Source data:
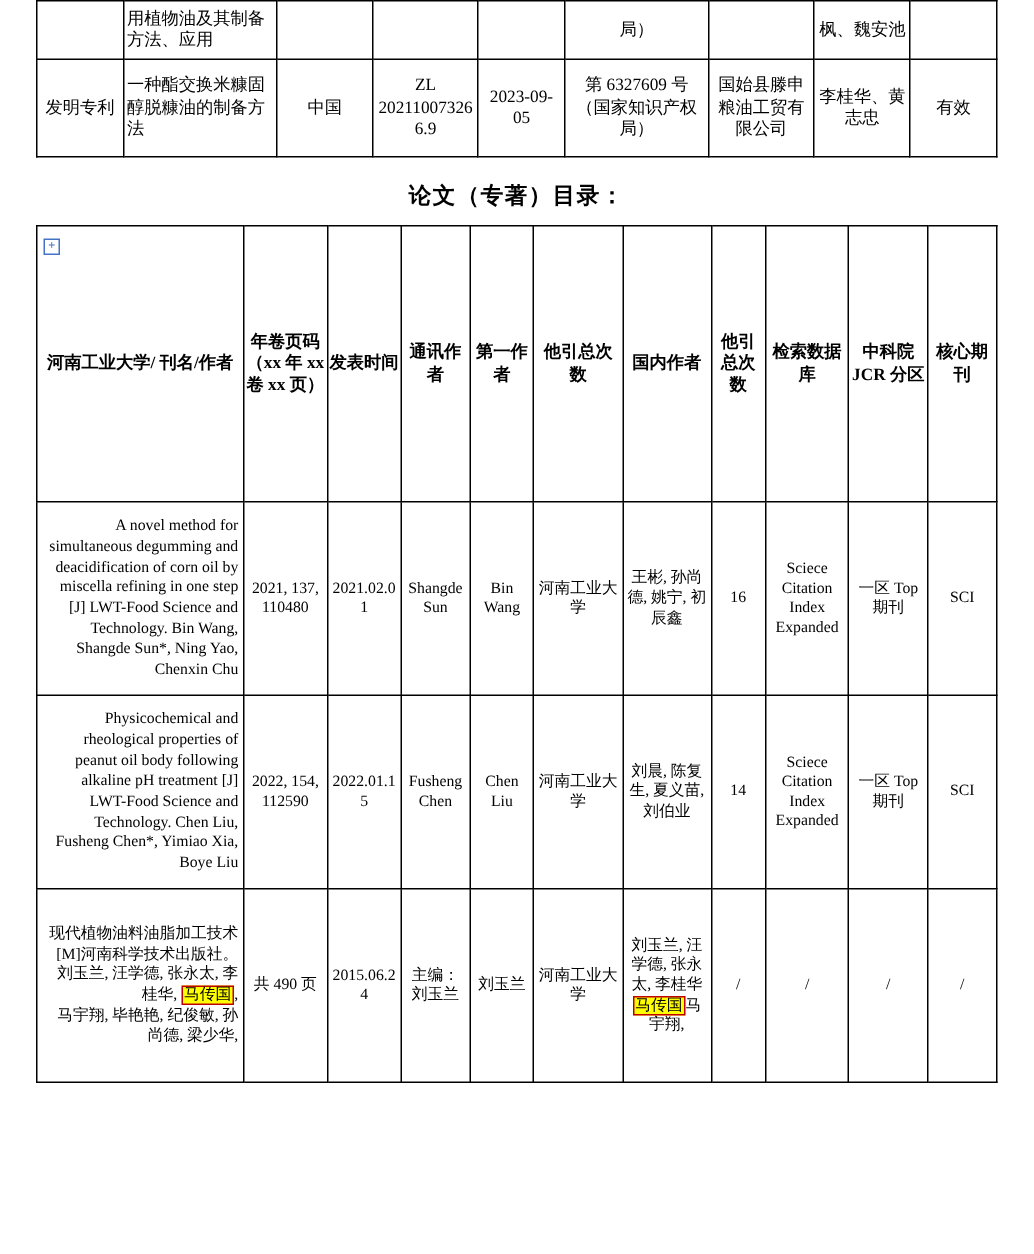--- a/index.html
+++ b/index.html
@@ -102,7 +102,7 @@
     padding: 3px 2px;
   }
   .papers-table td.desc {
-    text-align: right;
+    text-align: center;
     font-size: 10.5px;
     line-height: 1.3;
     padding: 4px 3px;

Task description:
Could every line above be set down exactly, with the pictures omitted?

Your response:
--- a/index.html
+++ b/index.html
@@ -102,7 +102,7 @@
     padding: 3px 2px;
   }
   .papers-table td.desc {
-    text-align: right;
+    text-align: center;
     font-size: 10.5px;
     line-height: 1.3;
     padding: 4px 3px;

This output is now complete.